Cuando la literatura sale a la vereda: textos de alto vuelo en la esquina de Mitre y Villegas
En el corazón de Bariloche, en la intersección de Mitre y Villegas, Ariel Bistagnino ha creado un pequeño rincón literario que deslumbra. Este escritor, oriundo del noroeste del Gran Buenos Aires, ha elegido la calle como su escenario, donde no solo vende sus libros, sino que también los lanza al mundo. Su décima obra, La fosa común de los sueños perdidos, es un testimonio de su compromiso con la literatura independiente y su deseo de compartir pensamientos que surgen de una mente inquieta. Ariel fusiona en sus páginas ensayos y ficción, creando una experiencia de lectura rica y diversa que invita a los lectores a reflexionar sobre sus propias vidas y anhelos.

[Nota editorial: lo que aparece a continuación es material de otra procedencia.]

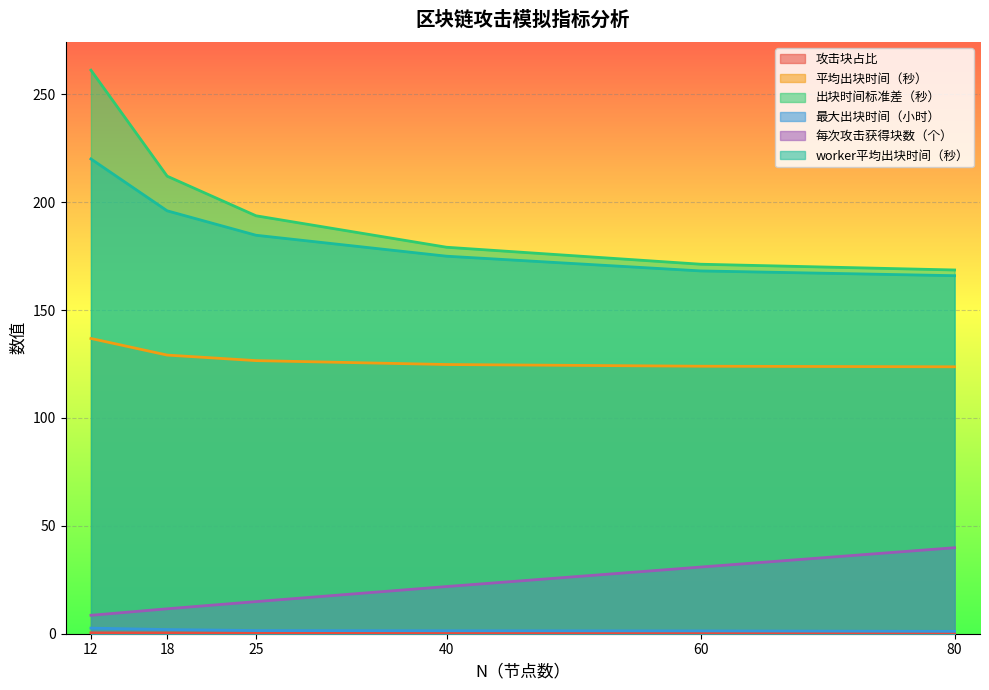

True or false: 最大出块时间（小时） has more than 1 interior local peaks.

False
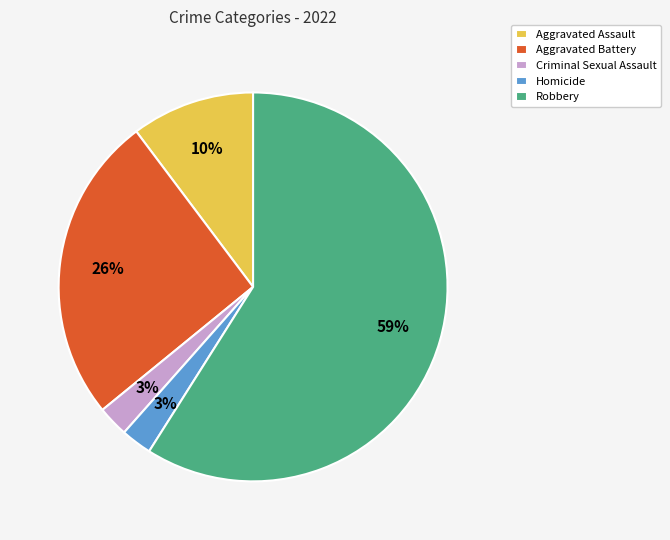

Which has a higher value, Aggravated Battery or Robbery?

Robbery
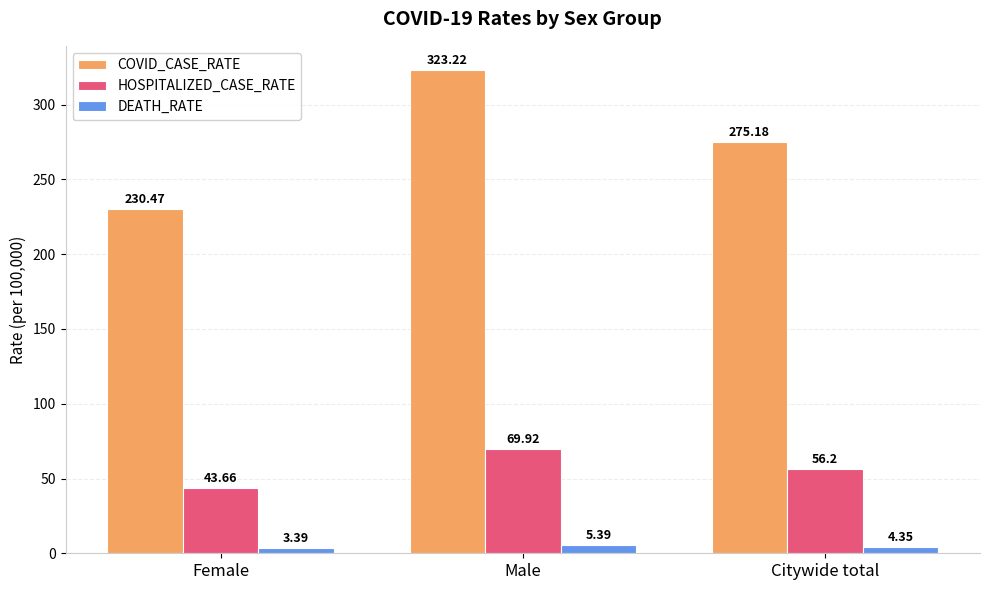

What position from the left is Citywide total?

3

La presentación del libro es tan singular como su contenido. La portada, una impactante imagen en blanco y negro de una urna electoral rodeada de sufragios caídos, provoca reflexiones profundas sobre el acto de votar y el poder de los sueños. Desde su lugar habitual de trabajo, Ariel explica que la imagen simboliza una crítica a la delegación de los sueños en manos de la política, recordándonos que es nuestra responsabilidad perseguir lo que realmente anhelamos. A través de sus relatos, como “¡Corre, estúpido! ¡Corre!”, el autor hace un llamado a la acción, instando a las personas a dejar de lado los miedos que paralizan y a atrevernos a dar el primer paso hacia nuestros objetivos, un mensaje que resuena especialmente en las generaciones más jóvenes.
En un momento de su vida donde el deporte se ha vuelto una salida y una forma de autoconocimiento, la narrativa de Ariel se comienza a entrelazar con sus propias experiencias. Relatos como “El cumple del abuelo” y “Bendito lanzallamas” exploran las paradojas del tiempo, la memoria y el deseo de escapar de rutinas que pueden parecer inabarcables. Ariel se asoma a su propia vejez con humor, y transforma el acto de envejecer en una exploración creativa, donde los recuerdos de la niñez se entrelazan con la sabiduría adquirida a lo largo de los años. En su rincón de Mitre y Villegas, Ariel no solo vende libros; comparte su viaje literario, convirtiendo la rutina cotidiana en un encuentro con la literatura, donde cada transeúnte puede descubrir algo nuevo, tal como él ha hecho a lo largo de su vida.